«L’accoglienza porta più guai che benefici»

Migration

Sindaco Greco, a Mirandola gli stranieri sono il 15% della popolazione. E’ un problema o fonte di ricchezza?

«Inizialmente crea problemi, ed è inutile negarlo. L’immigrato cerca lavoro, una casa e l’assistenza sanitaria. Spesso i Comuni non sono in grado di far fronte nemmeno alle richieste della popolazione autoctona, e quindi figuriamoci se possono soddisfare le esigenze dei tanti stranieri, che starebbero sicuramente meglio nei paesi d’origine, con le loro usanze, i loro affetti. Sarebbe la stessa cosa per noi italiani».

L’immigrazione non è mai una ricchezza, quindi?

«A mio parere no, perché si trascina sempre una serie di problematiche. Lo straniero, una volta integrato e con un lavoro, cercherà giustamente di fare domanda di ricongiungimento familiare, e una volta ottenuta non sempre riuscirà a trovare un alloggio più grande per sé e la famiglia, senza contare che con il suo solo stipendio dovrà sfamare più bocche e far fronte alle maggiori necessità dei figli.

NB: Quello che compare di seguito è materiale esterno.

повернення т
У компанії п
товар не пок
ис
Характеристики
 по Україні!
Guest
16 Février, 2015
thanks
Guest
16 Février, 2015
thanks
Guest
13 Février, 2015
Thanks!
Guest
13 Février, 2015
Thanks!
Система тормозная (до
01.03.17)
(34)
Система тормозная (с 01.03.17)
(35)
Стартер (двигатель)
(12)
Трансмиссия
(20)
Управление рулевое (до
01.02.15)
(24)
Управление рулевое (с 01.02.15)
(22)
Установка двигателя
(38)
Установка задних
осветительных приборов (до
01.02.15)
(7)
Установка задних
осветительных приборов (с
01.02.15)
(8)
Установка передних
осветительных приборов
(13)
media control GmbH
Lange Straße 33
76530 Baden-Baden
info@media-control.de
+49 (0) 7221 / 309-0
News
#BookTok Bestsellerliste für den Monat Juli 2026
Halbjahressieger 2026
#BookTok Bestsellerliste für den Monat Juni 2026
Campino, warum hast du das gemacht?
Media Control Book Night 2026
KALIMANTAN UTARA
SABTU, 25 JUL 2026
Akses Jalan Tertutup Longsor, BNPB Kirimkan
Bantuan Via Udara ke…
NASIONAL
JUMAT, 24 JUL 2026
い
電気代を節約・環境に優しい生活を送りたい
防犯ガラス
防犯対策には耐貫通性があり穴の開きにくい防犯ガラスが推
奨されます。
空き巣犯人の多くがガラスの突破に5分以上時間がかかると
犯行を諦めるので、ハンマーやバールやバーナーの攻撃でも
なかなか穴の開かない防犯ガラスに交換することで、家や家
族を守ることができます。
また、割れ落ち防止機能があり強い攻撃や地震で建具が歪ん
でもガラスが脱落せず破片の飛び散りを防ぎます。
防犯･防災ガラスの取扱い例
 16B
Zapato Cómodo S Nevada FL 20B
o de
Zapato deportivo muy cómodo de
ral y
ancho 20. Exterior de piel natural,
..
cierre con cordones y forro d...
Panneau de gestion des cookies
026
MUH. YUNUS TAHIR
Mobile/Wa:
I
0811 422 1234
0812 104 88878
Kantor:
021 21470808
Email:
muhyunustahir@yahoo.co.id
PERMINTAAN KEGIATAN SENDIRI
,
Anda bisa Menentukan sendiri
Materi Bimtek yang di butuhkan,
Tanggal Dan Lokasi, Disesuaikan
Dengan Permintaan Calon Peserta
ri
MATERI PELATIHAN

Servono decenni per completare il percorso da immigrato a persona ‘stanziale’. Oggigiorno, tuttavia, la manodopera straniera si adatta a svolgere lavori umili che nessuno vuol più fare Nel campo agricolo, in particolare, dove pakistani e indiani suppliscono alla carenza di manodopera italiana.

La gestione dell’ordine pubblico evidenzia criticità?

E’ assai noto che la persona in difficoltà, senza soldi e lavoro, può delinquere. Non intendo dire che immigrazione è uguale a delinquenza, ma è pur vero, e non possiamo negarlo, che l’immigrato ha più bisogni che cerca di soddisfare spesso in modo illecito. La cronaca che leggiamo sulla stampa ne è testimone».

Che voto dà alla Bassa modenese sul fronte dell’accoglienza?

«Ottimo, perché l’Area Nord non ha mai ghettizzato gli stranieri, ma fin dagli anni ’80 li ha sempre ospitati. Al contrario, sono loro a chiudersi. Le varie etnie rappresentate, cinesi, asiatici, magrebini… con i loro differenti credo religiosi e le loro abitudini alimentari tendono a vivere i luoghi in cui si trovano unicamente come spazi per lavorare, se regolarmente occupati».